We sampled three gluten-free items and several regular products at home, most from two locations on the rue Monge (14 rue monge, 8 rue monge) near the boulevard Saint Germain on the Left Bank. We liked all three of the gluten-free products: two loaves and one moist chocolate brownie cookie. They were Pain Mendiant San Gluten made with rice and buckwheat flour, apricots, raisins and apples (550 grams); Pain Aux Cereals San Gluten with sunflower and sesame seeds (600 grams); and Indecent Au Chocolat (90 grams). From the other products we liked the following especially: seasonal holiday chestnut cake, sesame seed and poppy seed baguette (by special order), and chocolate financier with chocolate chips.
The gluten free date and raisin loaf was a good match with foie gras pate
The gluten-free products were baked from 100 percent fresh ingredients at a dedicated location elsewhere in Paris (not where we picked them up). The ingredients were 90 percent organic for bread and 40 percent organic for gluten-free pastries, according to a company spokesperson.
The gluten free chocolate cookie was moist and chewy and had a rich chocolate flavor.
In addition to the flavor and texture we liked that the gluten-free loaves kept fresh for several days in contrast to regular baguettes, which generally go stale within a day. We enjoyed the fruit and nut loaf with duck foie gras and seeded loaf slices made a good base for avocado toasts. The chocolate brownie cookie was moist and had a deep rich chocolate flavor.
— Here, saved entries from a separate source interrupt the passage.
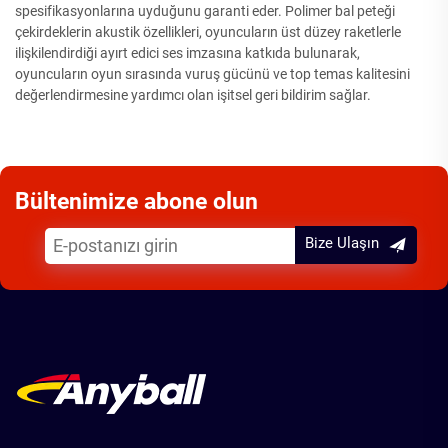
spesifikasyonlarına uyduğunu garanti eder. Polimer bal peteği
çekirdeklerin akustik özellikleri, oyuncuların üst düzey raketlerle
ilişkilendirdiği ayırt edici ses imzasına katkıda bulunarak,
oyuncuların oyun sırasında vuruş gücünü ve top temas kalitesini
değerlendirmesine yardımcı olan işitsel geri bildirim sağlar.
Bültenimize abone olun
Bize Ulaşın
The seasonal chestnut cake, coated with a lightly sweet syrup, was moist like a rich pound cake
The chestnut cake kept fresh for several days and was a good accompaniment to coffee. We also paired it with loose leaf fragrant vanilla red tea at any hour of the day. It was important to wrap it in a plastic bag to keep it from drying out.
The gluten free bread was a good base for avocado toast
Staff were friendly and helpful at two of the three locations we visited. They were friendly and spoke English of their own accord when they heard us speaking English at the shop on the popular rue de Montorgueil on the Right Bank. Product information on the wrappers was listed in French and English. Kayser was a native of Alsace and the grandson and great-grandson of bakers. He owned most of the chain’s shops with the exception of those at train stations and airports.